OneBook event aims to promote healthy eating and thriftiness

Will Grubb, Staff Writer

Students and faculty will gather in the Orchard Room, in the cafeteria, on Sept. 27 in order to gain insight into not only how affordable eating healthy can be, but the costs of eating an unhealthy diet.

The hands-on workshop, titled “Eat This, Not That: Getting Your Daily Superfoods,” will be presented by nutrition professor Timaree Hagenburger and the Extended Opportunity Programs and Services Counseling office and will run from 1-2 p.m. The event aims to educate the campus on how to make informed food choices on a daily basis, tying into the theme of this year’s OneBook, “The Omnivore’s Dilemma.”

“Eating well and eating healthy doesn’t have to taste bad,” said Kathy Degn, EOPS Coordinator. “We’re hoping to encourage students to be more conscious of their diet.”

Diet consciousness isn’t all the workshop aims to accomplish however, as Degn stated that another goal of “Eat This, Not That” is educating students on the real costs of eating fresh fruits and vegetables.

“There is this misconception that buying fresh foods is more expensive than buying fast foods, and it really doesn’t have to be,” Deng said.

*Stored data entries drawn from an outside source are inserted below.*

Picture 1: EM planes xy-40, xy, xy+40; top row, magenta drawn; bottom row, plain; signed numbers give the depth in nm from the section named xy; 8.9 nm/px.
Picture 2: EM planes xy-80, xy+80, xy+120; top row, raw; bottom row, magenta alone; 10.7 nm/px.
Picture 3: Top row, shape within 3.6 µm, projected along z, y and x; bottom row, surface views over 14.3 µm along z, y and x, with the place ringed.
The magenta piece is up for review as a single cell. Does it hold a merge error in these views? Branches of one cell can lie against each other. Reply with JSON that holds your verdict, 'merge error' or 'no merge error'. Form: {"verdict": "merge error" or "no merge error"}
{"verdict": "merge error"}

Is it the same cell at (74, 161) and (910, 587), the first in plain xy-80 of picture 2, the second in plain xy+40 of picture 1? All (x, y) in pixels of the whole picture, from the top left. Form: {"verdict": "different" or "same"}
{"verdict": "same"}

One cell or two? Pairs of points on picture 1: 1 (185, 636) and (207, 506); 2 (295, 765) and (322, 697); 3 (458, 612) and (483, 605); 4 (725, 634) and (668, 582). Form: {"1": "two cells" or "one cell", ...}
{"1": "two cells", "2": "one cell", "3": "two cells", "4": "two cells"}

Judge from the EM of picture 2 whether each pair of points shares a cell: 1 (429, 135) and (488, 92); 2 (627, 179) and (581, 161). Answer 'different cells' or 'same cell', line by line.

The workshop aims to give students ideas on what foods to purchase, especially while on a budget.

“We’re giving opportunities to expand your knowledge, we’re giving opportunities to expand your tastes, and then potentially to buying options,” Hagenburger said.

She hopes that the workshop will provide students and faculty with more information on how to make the best possible decisions when faced with the omnivore’s dilemma: what should you eat?

All students and faculty interested in learning what healthy, affordable foods are available to them are encouraged to join. Seating will be limited, so all who are interested must sign up for the workshop in the EOPS office, L-106, located on the first floor of the library.

A follow up workshop will be held on Oct. 18 during the same hours, also in the Orchard Room. In addition to these workshops, there is a possibility of a farmer’s market being brought to campus in the month of October.

While the details are not quite worked out, Hagenburger believes that a farmer’s market on campus would provide Cosumnes River College with an excellent option for healthy eating.

“Farmers markets are always a positive for a community,” Hagenburger said. “It would be wonderful, I hope that gets going.”